Момент Макиавелли (Покок) - страница 31

Оттого вы, принц, подивитесь знатоку английских законов, если он скажет вам, что брат не сможет получить отцовского наследства после брата, не рожденного от той же матери, но что скорее наследство перейдет к родной ему по крови сестре или же отойдет к его сюзерену как имущество, не имеющее наследника, ибо вам неведомо основание этого закона. Но трудность такого случая никоим образом не смутит того, кто сведущ в законах Англии. Посему… вы поймете, что если через изучение овладеете законами, которых теперь не знаете, вы полюбите их, по той причине, что это лучшие законы; и чем более вы станете размышлять о них, тем большее найдете в том наслаждение. Ибо, если что-то вызывает любовь, оно силой привычки приближает любящего к своей природе, ведь, как сказал Аристотель, «привычка становится второй натурой»[61].

Позже мы еще вернемся к тому, насколько важно последнее предложение: в понятиях «привычки» и «второй натуры» можно усмотреть начала доктрины историзма, согласно которой мы становимся тем, что мы делаем, и таким образом создаем себя. Но принцу почти ничего не оставалось, кроме как любить английские законы и позволять им преобразовывать его природу. Такие фразы, как «основание этого закона», «по той причине, что это лучшие законы», намеренно высказаны так, будто они не подлежат сомнению. Подобные утверждения были недоказуемы и потому стояли выше критики. Не предполагалось, что принц станет критиковать применение закона его судьями, если только разум не подсказывал бы ему, что они действуют вопреки естественной справедливости. За исключением этих редких случаев, авторитет закона носил предписательный характер и был основан на древности. Принц мог лишь принимать (и, разумеется, любить) обычаи своего королевства на том основании, что в силу своей древности они достаточно хороши, а будучи старейшими в мире, они являются и самыми лучшими. Судьи знали, какая практика существует в королевстве, а знание принца естественной справедливости и ее следствий не только не учило этому, но даже не давало средств к пониманию; изучение обычного права было не схоластическим процессом, опиравшимся на рациональную дедукцию, а — как впоследствии Коку предстояло объяснить Якову I[62] — плодом изучения законов на протяжении всей жизни и рабочей практики в судах.
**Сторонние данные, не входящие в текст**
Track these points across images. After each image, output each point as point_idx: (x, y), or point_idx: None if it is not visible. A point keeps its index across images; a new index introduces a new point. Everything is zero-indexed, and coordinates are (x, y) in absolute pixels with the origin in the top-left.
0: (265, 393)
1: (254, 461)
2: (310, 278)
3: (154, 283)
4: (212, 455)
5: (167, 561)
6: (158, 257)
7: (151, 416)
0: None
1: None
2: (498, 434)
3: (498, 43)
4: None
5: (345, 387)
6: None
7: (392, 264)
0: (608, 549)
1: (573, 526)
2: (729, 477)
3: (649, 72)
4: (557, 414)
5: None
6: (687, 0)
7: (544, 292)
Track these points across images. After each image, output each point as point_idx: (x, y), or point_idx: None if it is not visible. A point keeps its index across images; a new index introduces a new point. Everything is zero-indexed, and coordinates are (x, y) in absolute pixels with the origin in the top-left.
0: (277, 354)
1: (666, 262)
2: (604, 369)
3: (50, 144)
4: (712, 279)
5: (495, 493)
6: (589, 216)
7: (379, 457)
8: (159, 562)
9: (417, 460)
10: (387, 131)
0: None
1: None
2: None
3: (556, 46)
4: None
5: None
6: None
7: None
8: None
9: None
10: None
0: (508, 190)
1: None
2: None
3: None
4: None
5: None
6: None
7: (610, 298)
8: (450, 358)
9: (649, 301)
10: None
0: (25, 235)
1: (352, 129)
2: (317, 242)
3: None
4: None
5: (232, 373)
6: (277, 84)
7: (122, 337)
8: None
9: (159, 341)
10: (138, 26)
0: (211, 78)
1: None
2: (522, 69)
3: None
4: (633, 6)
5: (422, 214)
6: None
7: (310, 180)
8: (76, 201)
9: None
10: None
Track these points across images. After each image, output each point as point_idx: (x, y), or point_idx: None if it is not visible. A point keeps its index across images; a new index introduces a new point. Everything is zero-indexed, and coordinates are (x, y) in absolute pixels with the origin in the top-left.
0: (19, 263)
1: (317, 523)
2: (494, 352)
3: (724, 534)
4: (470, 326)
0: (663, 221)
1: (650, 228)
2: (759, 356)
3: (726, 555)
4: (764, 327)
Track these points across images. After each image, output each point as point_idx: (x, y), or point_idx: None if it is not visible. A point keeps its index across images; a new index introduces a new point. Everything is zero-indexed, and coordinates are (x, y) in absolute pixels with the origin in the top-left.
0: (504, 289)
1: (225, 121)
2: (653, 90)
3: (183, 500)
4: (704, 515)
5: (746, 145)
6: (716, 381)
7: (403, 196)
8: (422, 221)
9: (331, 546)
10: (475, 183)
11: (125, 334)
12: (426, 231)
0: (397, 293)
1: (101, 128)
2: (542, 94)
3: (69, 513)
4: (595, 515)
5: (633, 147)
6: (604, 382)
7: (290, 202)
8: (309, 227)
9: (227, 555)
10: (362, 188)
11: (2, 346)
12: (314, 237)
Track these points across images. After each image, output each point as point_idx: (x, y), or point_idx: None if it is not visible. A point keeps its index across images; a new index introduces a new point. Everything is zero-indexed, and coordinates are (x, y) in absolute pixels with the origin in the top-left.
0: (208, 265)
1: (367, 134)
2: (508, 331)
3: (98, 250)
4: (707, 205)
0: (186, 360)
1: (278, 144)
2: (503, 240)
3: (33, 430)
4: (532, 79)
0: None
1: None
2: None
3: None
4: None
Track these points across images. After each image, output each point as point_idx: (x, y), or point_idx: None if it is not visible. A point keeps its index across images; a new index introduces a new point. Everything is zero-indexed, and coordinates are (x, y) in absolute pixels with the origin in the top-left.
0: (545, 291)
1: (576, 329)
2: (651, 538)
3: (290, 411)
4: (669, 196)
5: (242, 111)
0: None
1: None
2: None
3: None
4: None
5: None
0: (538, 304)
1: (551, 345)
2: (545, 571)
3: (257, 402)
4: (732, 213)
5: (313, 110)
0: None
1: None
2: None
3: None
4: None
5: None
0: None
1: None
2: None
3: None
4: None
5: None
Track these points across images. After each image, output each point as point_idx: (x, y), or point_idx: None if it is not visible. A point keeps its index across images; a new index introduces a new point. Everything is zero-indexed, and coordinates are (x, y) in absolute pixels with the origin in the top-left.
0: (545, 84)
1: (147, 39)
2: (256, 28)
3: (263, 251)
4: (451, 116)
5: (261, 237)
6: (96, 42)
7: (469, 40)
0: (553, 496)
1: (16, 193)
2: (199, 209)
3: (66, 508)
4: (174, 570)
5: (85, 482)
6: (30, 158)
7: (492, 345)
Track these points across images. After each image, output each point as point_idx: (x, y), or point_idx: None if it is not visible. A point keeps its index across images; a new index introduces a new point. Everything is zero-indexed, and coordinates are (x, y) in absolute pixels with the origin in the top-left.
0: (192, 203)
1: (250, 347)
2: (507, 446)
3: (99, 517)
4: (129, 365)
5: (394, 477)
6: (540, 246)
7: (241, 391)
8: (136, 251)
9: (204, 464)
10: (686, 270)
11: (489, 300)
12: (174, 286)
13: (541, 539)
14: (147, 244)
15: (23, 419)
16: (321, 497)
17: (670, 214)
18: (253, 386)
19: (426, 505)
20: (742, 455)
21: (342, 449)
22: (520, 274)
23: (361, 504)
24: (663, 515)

Вполне возможно, что Фортескью все же главным образом стремился сказать, что английские законы разумны и можно продемонстрировать их внутреннюю согласованность посредством дедукции из принципов юриспруденции или с опорой на максимы, характеризующие само обычное право. Однако в его рассуждениях неизменно присутствует точка зрения, с которой английские законы не кажутся разумными в том смысле, что их невозможно восстановить при помощи такого рода дедукции. За ними стояли другие, не философские формы интеллектуальной деятельности, требовавшие более продолжительного изучения, потому что они были основаны на опыте, а не на знании; и поэтому принц мог рассчитывать, что будет восхищаться своими судьями как знаток, но — там, где закон следовало понимать как обычай, — ничего, кроме восхищения, ему и не оставалось.